Pierlugi Battista, firma importante del Corriere della Sera, racconta ne La fine del giorno, in uscita il 13 marzo per Rizzoli, la malattia e la morte della sua compagna di vita, i progetti che c'erano prima e che poi sono rimasti lì, sommersi da quel piangere piano che accompagna il viaggio a Tumorville, secondo l'insuperabile definizione di Christopher Hitchens, anch'egli piombato nel mondo dei tumori e morto il giorno dopo Silvia, nel dicembre del 2011.

Gli occhi di Silvia scandiscono i ricordi di Battista, che parla di sé in terza persona e si chiama "P.", per infilare un pizzico di finzione letteraria laddove c'è un dolore infinito. Quegli occhi pieni di paura – che cosa è successo? che cos'ho? – ci accompagnano in questa storia familiare di perdita e di forza, di padelle con i funghi portate dagli amici e di equivoci sul cancro – no, non è il mio segno zodiacale, amore, è quel male che ti sta portando via da me.

Battista ci mette tutta la leggerezza che può nella tragedia e racconta di quell'incresciosa convergenza tra la malattia di Silvia e una sua idea, «una sconclusionata indagine para-letteraria» sui maschi che non si rassegnano di fronte all'età e grazie (anche) al Viagra possono comportarsi come eterni adolescenti a caccia di belle ragazze, salvo poi rodersi di gelosia perché si può fare sesso fino a età inimmaginabili, ma giovani non si torna più.

• [Compito 1]: Ricopia dal brano su La fine del giorno il passo che va da "Pierlugi Battista, firma" a "dicembre del 2011.".
• [Compito 2]:
Rispondi a queste domande sul brano su La fine del giorno.
(a) In che data esce il libro e con quale editore?
(b) Con quale nome l'autore si riferisce a sé stesso nel libro?
(c) A chi si deve la definizione "Tumorville"?
• [Compito 3]: Prosegui il brano su La fine del giorno a partire dall'ultima frase riportata.
I record riportati più avanti provengono da un'altra fonte.

• [Materiale di partenza]:

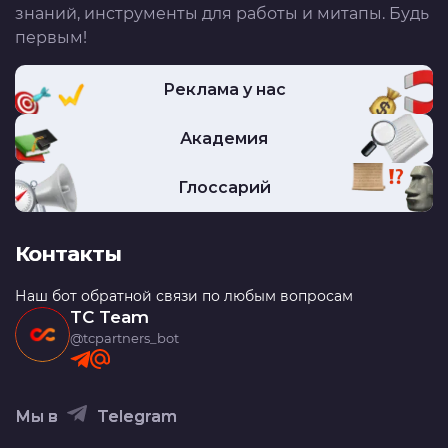
знаний, инструменты для работы и митапы. Будь
первым!
Реклама у нас
Академия
Глоссарий
Контакты
Наш бот обратной связи по любым вопросам
TC Team
@tcpartners_bot
Мы в
Telegram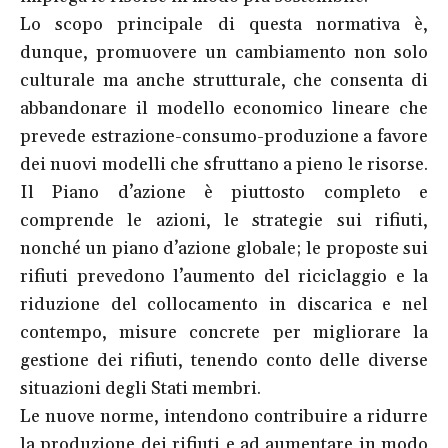
Lo scopo principale di questa normativa è,
dunque, promuovere un cambiamento non solo
culturale ma anche strutturale, che consenta di
abbandonare il modello economico lineare che
prevede estrazione-consumo-produzione a favore
dei nuovi modelli che sfruttano a pieno le risorse.
Il Piano d’azione è piuttosto completo e
comprende le azioni, le strategie sui rifiuti,
nonché un piano d’azione globale; le proposte sui
rifiuti prevedono l’aumento del riciclaggio e la
riduzione del collocamento in discarica e nel
contempo, misure concrete per migliorare la
gestione dei rifiuti, tenendo conto delle diverse
situazioni degli Stati membri.
Le nuove norme, intendono contribuire a ridurre
la produzione dei rifiuti e ad aumentare in modo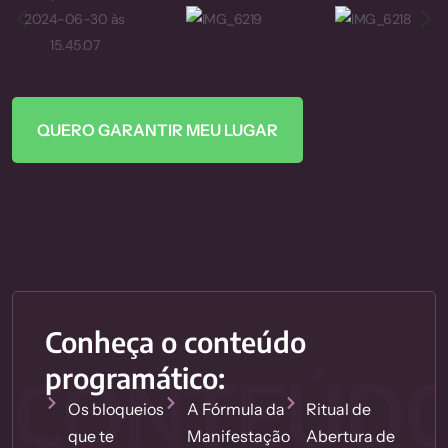
QUERO GARANTIR MEU LUGAR
Conheça o conteúdo
CONTEÚD
programático:
Os bloqueios
A Fórmula da
Ritual de
que te
Manifestação
Abertura de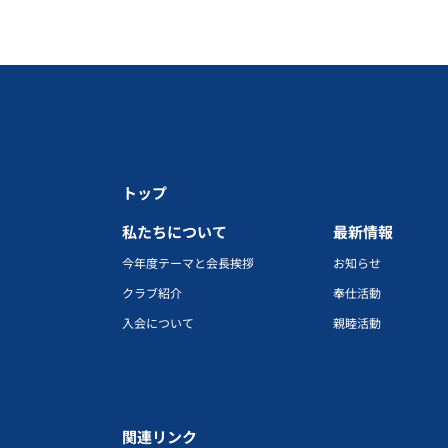
トップ
私たちについて
最新情報
今年度テーマと会長挨拶
お知らせ
クラブ紹介
奉仕活動
入会について
親睦活動
関連リンク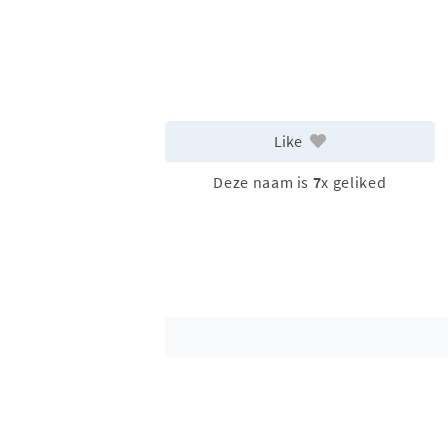
Like
Deze naam is
7
x geliked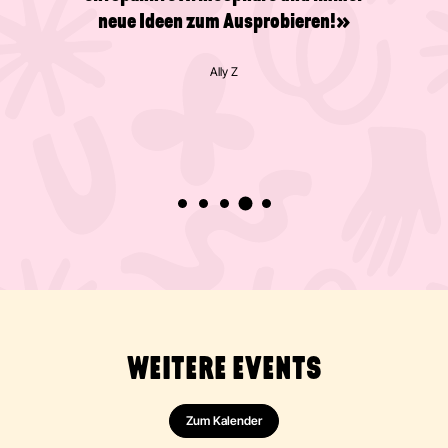
neue Ideen zum Ausprobieren!»
Ally Z
WEITERE EVENTS
Zum Kalender
Malen
Abstrakt
Acryl
Action Painting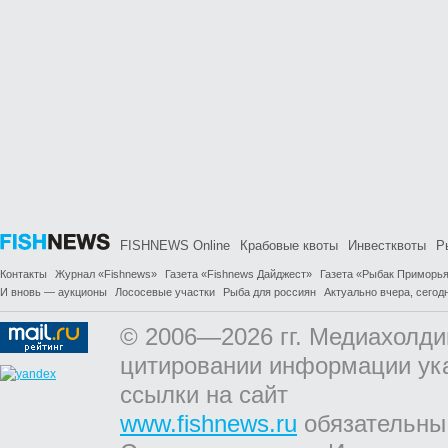
FISHNEWS Online
Крабовые квоты
Инвестквоты
Р
Контакты
Журнал «Fishnews»
Газета «Fishnews Дайджест»
Газета «Рыбак Приморь
И вновь — аукционы
Лососевые участки
Рыба для россиян
Актуально вчера, сегодн
© 2006—2026 гг. Медиахолди
цитировании информации ук
ссылки на сайт
www.fishnews.ru
обязательны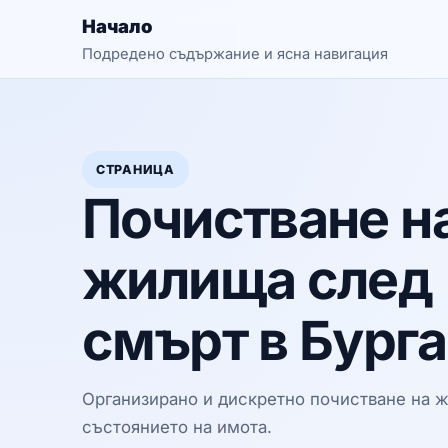
Начало
Подредено съдържание и ясна навигация
СТРАНИЦА
Почистване н
жилища след
смърт в Бург
Организирано и дискретно почистване на 
състоянието на имота.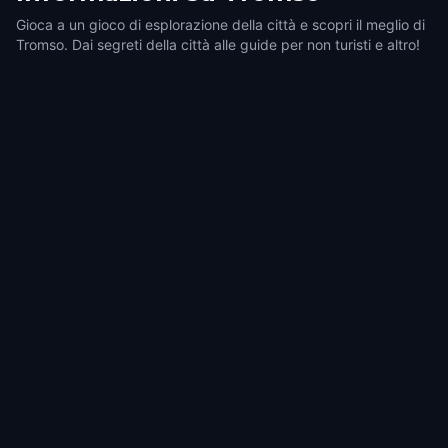
Gioca a un gioco di esplorazione della città e scopri il meglio di
Tromso. Dai segreti della città alle guide per non turisti e altro!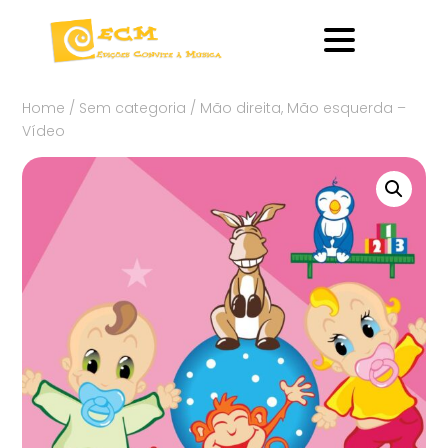
Home
/
Sem categoria
/ Mão direita, Mão esquerda –
Vídeo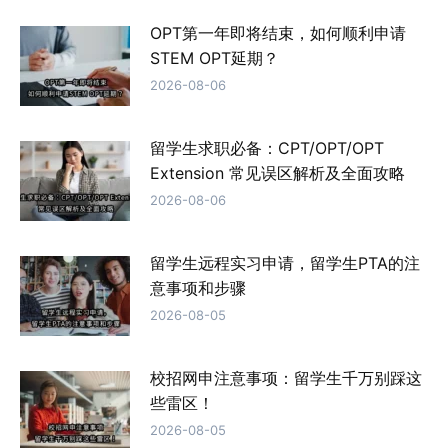
OPT第一年即将结束，如何顺利申请
STEM OPT延期？
2026-08-06
留学生求职必备：CPT/OPT/OPT
Extension 常见误区解析及全面攻略
2026-08-06
留学生远程实习申请，留学生PTA的注
意事项和步骤
2026-08-05
校招网申注意事项：留学生千万别踩这
些雷区！
2026-08-05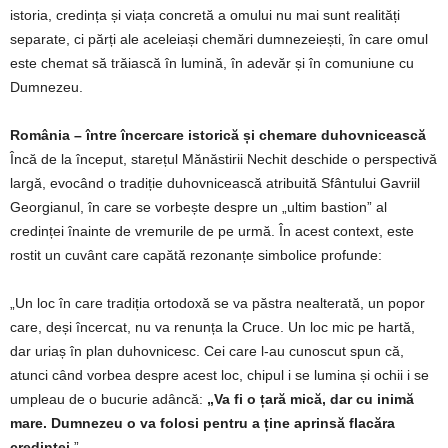
istoria, credința și viața concretă a omului nu mai sunt realități
separate, ci părți ale aceleiași chemări dumnezeiești, în care omul
este chemat să trăiască în lumină, în adevăr și în comuniune cu
Dumnezeu.
România – între încercare istorică și chemare duhovnicească
Încă de la început, starețul Mănăstirii Nechit deschide o perspectivă
largă, evocând o tradiție duhovnicească atribuită Sfântului Gavriil
Georgianul, în care se vorbește despre un „ultim bastion” al
credinței înainte de vremurile de pe urmă. În acest context, este
rostit un cuvânt care capătă rezonanțe simbolice profunde:
„Un loc în care tradiția ortodoxă se va păstra nealterată, un popor
care, deși încercat, nu va renunța la Cruce. Un loc mic pe hartă,
dar uriaș în plan duhovnicesc. Cei care l-au cunoscut spun că,
atunci când vorbea despre acest loc, chipul i se lumina și ochii i se
umpleau de o bucurie adâncă:
„Va fi o țară mică, dar cu inimă
mare. Dumnezeu o va folosi pentru a ține aprinsă flacăra
credinței.
”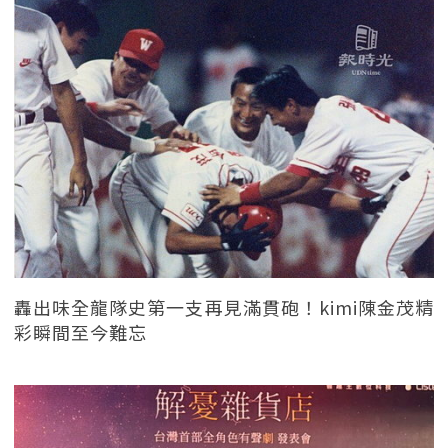
轟出味全龍隊史第一支再見滿貫砲！kimi陳金茂精
彩瞬間至今難忘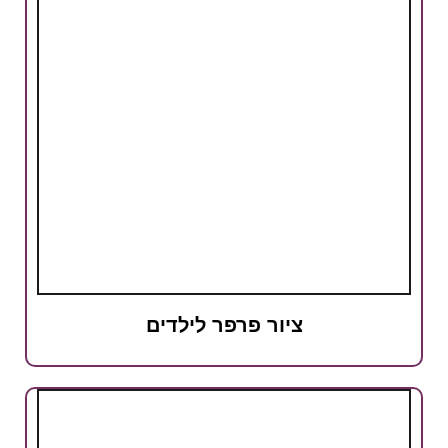
ציור פרפר לילדים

• [Risultato 1]:
Pierlugi Battista, firma importante del Corriere della Sera, racconta ne La fine del giorno, in uscita il 13 marzo per Rizzoli, la malattia e la morte della sua compagna di vita, i progetti che c'erano prima e che poi sono rimasti lì, sommersi da quel piangere piano che accompagna il viaggio a Tumorville, secondo l'insuperabile definizione di Christopher Hitchens, anch'egli piombato nel mondo dei tumori e morto il giorno dopo Silvia, nel dicembre del 2011.

• [Risultato 2]:
(a) Il 13 marzo, per Rizzoli.
(b) "P.", parlando di sé in terza persona.
(c) A Christopher Hitchens.

• [Risultato 3]:
Voleva farci un libro, Battista, per distrarsi dal solito occuparsi di politica, aveva chiesto il benestare di Silvia, e l'aveva ottenuto, pur con qualche remora: occhio che poi fai la figura del vecchio porco, e pure io non ne esco bene se pensano che sia un'inchiesta autobiografica, gli aveva detto Silvia, in una rara incursione nella vita professionale di Battista. Ne avevano parlato spesso, di quei maschi imbizzarriti, lui rileggeva romanzi con occhi maturi, vedeva personaggi di cui non ricordava l'esistenza, ammonticchiava libri sul comodino, l'amato Philip Roth a fare da vedetta, che all'amore senile ha dedicato i suoi ultimi libri.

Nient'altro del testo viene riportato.